Jones has already decided that he can't do anything about the Nuremberg Files because the man responsible for the posting, Neal Horsley, doesn't live in Oregon and was not a defendant in the lawsuit. But Hinkle believes the judge may be able to bar the defendants from redistributing the "wanted" posters, which include the doctors' home and work addresses. The defendants, however, have already said that a judge's order won't stop them. In fact, just days after the verdict defendant Timothy Dreste passed out copies of the posters at a Missouri clinic.
Moreover, even if Judge Jones could craft an injunction against the 14 defendants, he can't issue an order prohibiting other pro-life activists from distributing the posters or making other potentially threatening statements.
"There's always a way to tell the truth," says Paul deParrie, a local activist who has signed a statement saying killing abortion doctors is justifiable homicide. Although deParrie is affiliated with the Advocates for Life Ministries, a named defendant in the trial, he was not personally named in the lawsuit. "If I can't put 'wanted' on the posters," deParrie says, "I'll make big sandwich board signs and walk around with them."

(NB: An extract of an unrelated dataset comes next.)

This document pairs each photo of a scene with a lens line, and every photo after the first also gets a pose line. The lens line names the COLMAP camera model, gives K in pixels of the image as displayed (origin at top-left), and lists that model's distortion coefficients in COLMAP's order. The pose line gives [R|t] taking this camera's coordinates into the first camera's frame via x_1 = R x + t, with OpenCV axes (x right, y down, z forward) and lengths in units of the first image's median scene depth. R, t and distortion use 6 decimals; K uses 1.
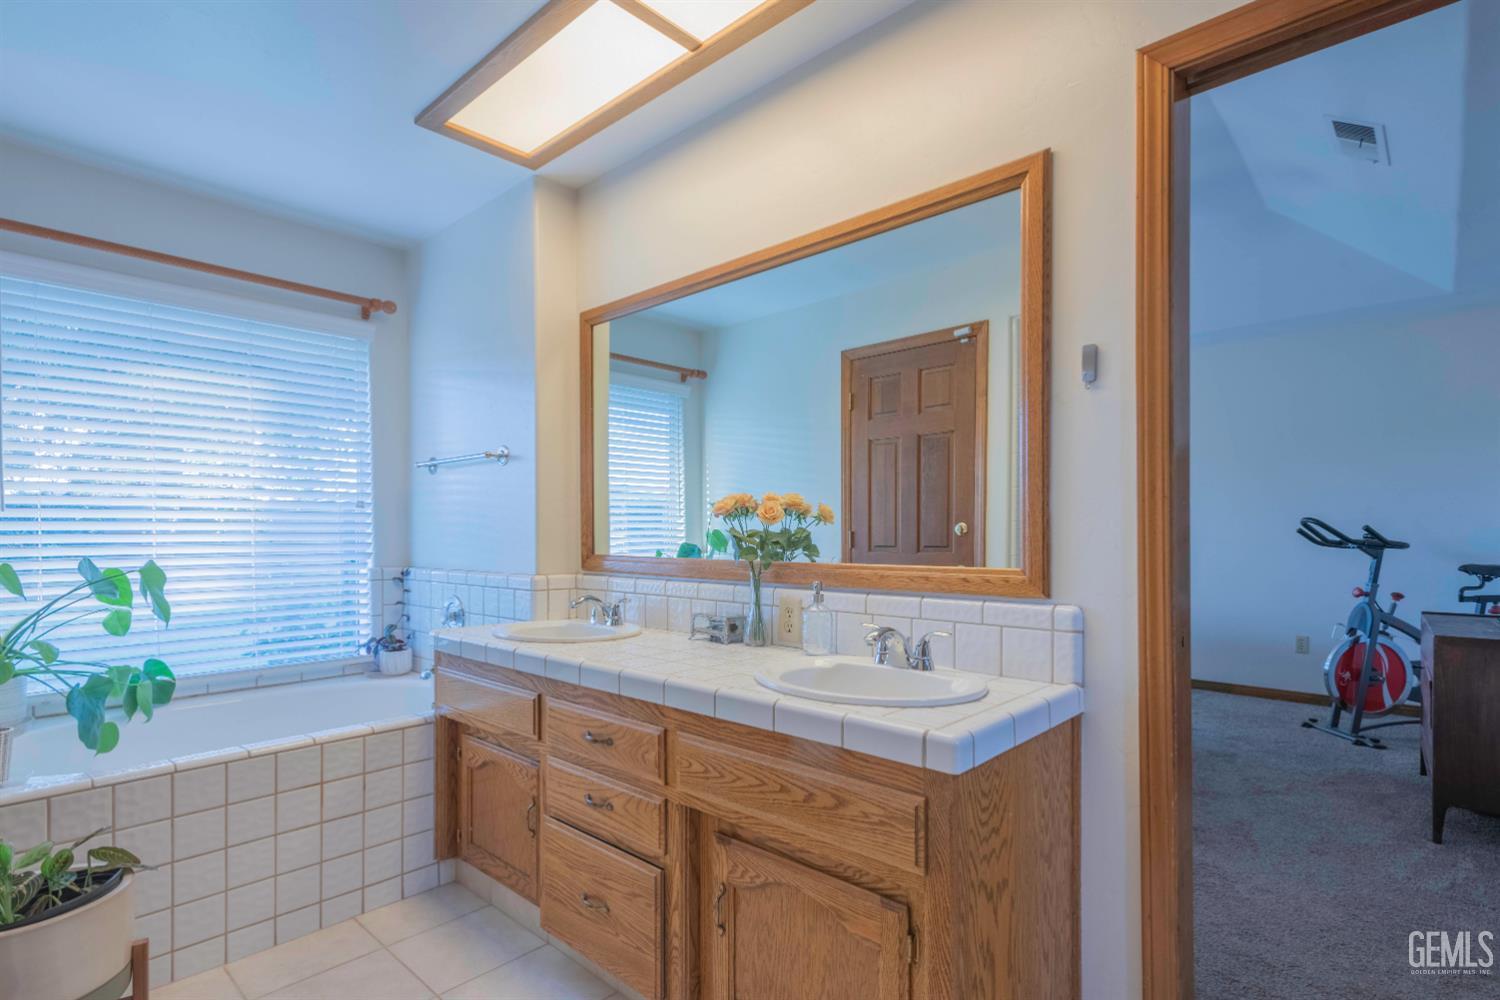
lens RADIAL K [[728.7, 0, 745.7], [0, 728.7, 525.9], [0, 0, 1]] dist [0.002324, 0.000280]
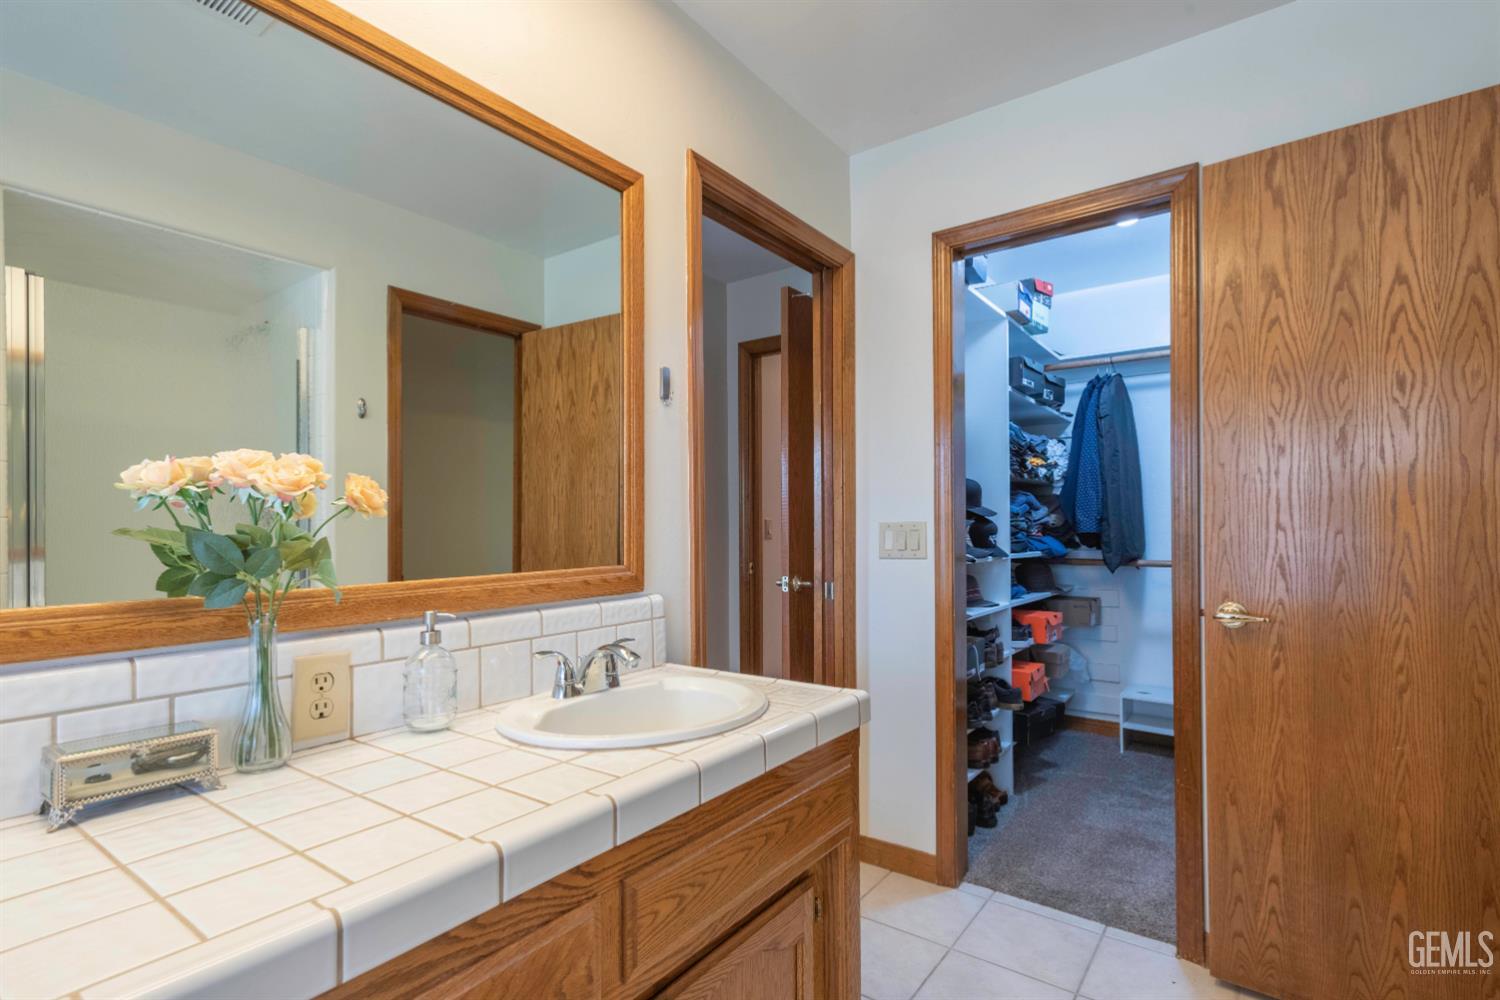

Another problem for the plaintiffs involves the monetary damages. The $109 million judgment may sound good on paper, but it is virtually uncollectible. That's because the defendants are "judgment-proof"--either by happenstance or by design, they have no assets and no income that the plaintiffs can seize. These activists often don't own homes or cars or have credit cards. They also shy away from regular jobs to avoid having their wages garnished.

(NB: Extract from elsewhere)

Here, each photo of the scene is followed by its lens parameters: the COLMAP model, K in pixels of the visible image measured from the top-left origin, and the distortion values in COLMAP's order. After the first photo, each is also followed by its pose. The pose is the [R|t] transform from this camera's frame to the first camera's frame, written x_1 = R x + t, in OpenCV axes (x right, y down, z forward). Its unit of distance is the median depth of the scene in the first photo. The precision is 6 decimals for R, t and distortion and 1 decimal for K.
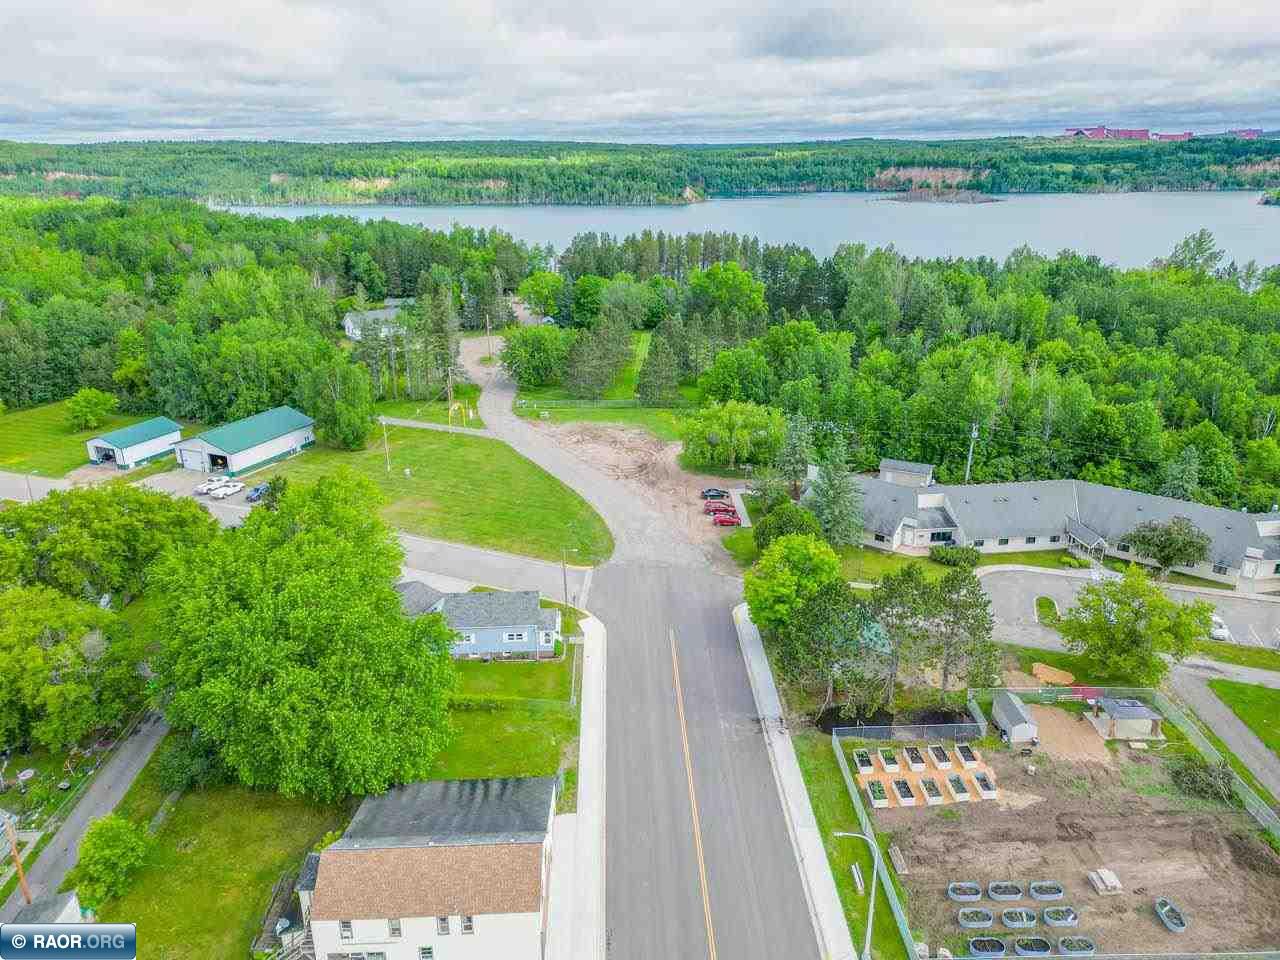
lens RADIAL K [[893.0, 0, 640.0], [0, 893.0, 460.0], [0, 0, 1]] dist [0.079097, -0.063577]
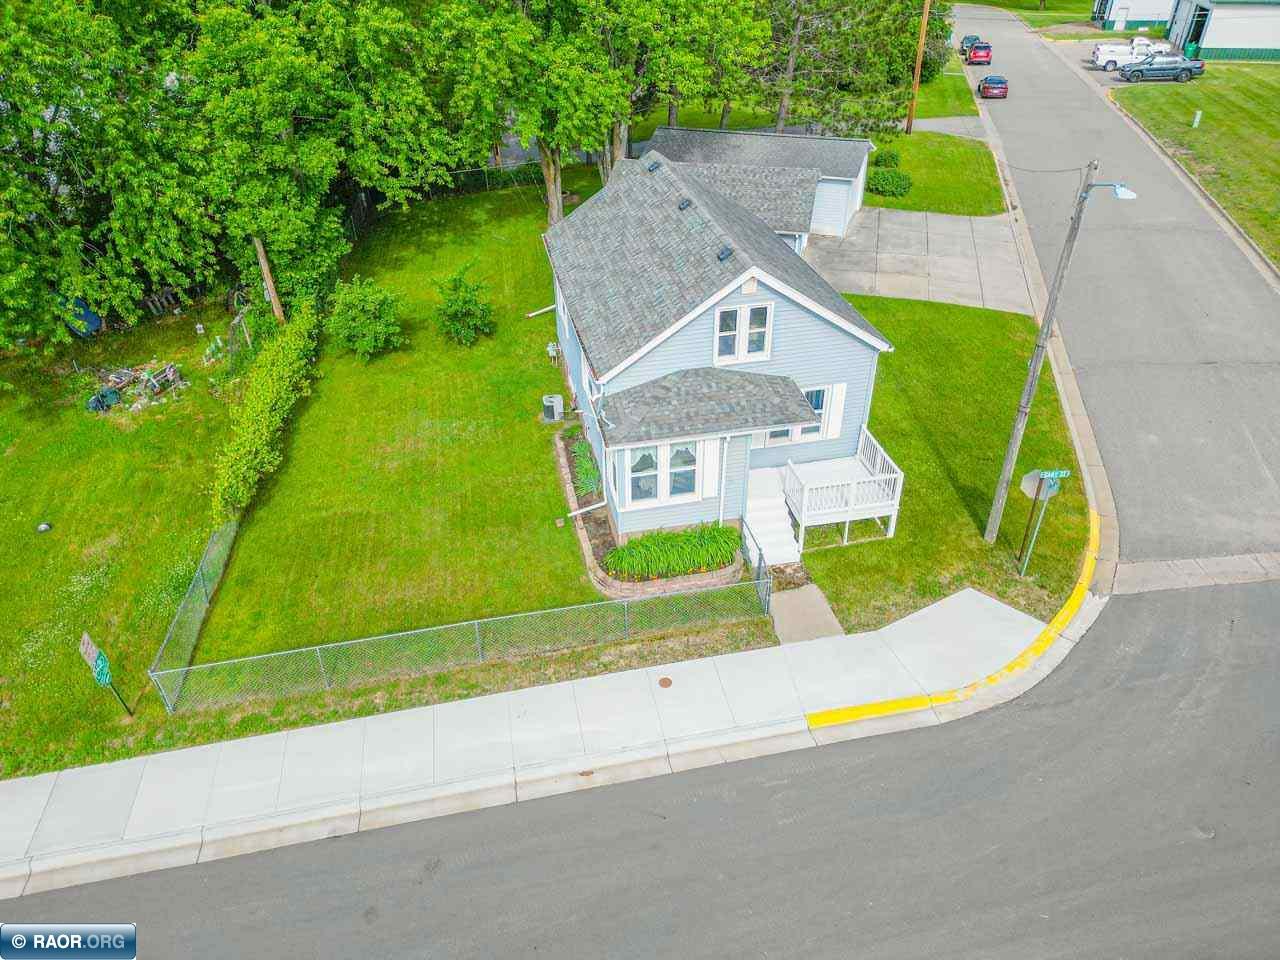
lens RADIAL K [[893.0, 0, 640.0], [0, 893.0, 460.0], [0, 0, 1]] dist [0.079097, -0.063577]
pose [[0.152883, 0.529350, -0.834515, 0.066093], [-0.325082, 0.824385, 0.463369, 0.097494], [0.933246, 0.200444, 0.298117, 0.914020]]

"Judgment-proof kinds of means bulletproof," explains Kent Snyder, a bankruptcy lawyer. "You can shoot bullets at something, but they don't penetrate. You can get judgments, but you can't collect anything off of them."
Despite these problems, plaintiff James Newhall is still optimistic. "My guess is there are people who will bail out [of the militant anti-abortion movement]," he says. "They don't want to get involved in a $100 million lawsuit."
The third hurdle to victory is the appeals process, which could go all the way to the U.S. Supreme Court. Because the case is unique, it's unclear how the defendants will fare.
In other cases involving threats, the threats have been direct and explicit. In this case, however, the "threats" were veiled. They could be construed as unlawful only when considered in conjunction with the murders of abortion doctors and clinic bombings that have taken place over the last decade or so.
Because the threats were not explicit, ACLU-Oregon asked the court to apply a new standard in the case. Not only should the jury consider whether a reasonable person would feel threatened in the plaintiff's shoes, but it should also consider whether the defendants intended the statements to be threatening. Judge Jones, however, followed precedent and denied the ACLU's request, asking the jury to consider only the former.
The ACLU will file an amicus brief on the appeal.
Stu Sugarman, a Portland lawyer who often represents protest groups, hopes the 9th Circuit Court considers adopting the ACLU's argument. Otherwise, he says, people involved in non-violent civil disobedience--like the Critical Mass bicycle group, Iraqi-bombing protesters and animal-rights group, which he has defended--could be squelched.
"Certainly I'm concerned," Sugarman says. "People like to claim that the people I defend are violent. They're anything but violent. I could easily see somebody trying to symbolically sue them in civil court and say their speech isn't covered [by the First Amendment] because it's threatening."
Under the ACLU's proposed standard, such lawsuits would not be successful if there was no evidence that the protesters intended to threaten their targets.
"When we surround a person's office with a couple hundred people," Sugarman says, "they might think that's threatening, but we don't intend to threaten them. We're just trying to focus attention on a problem."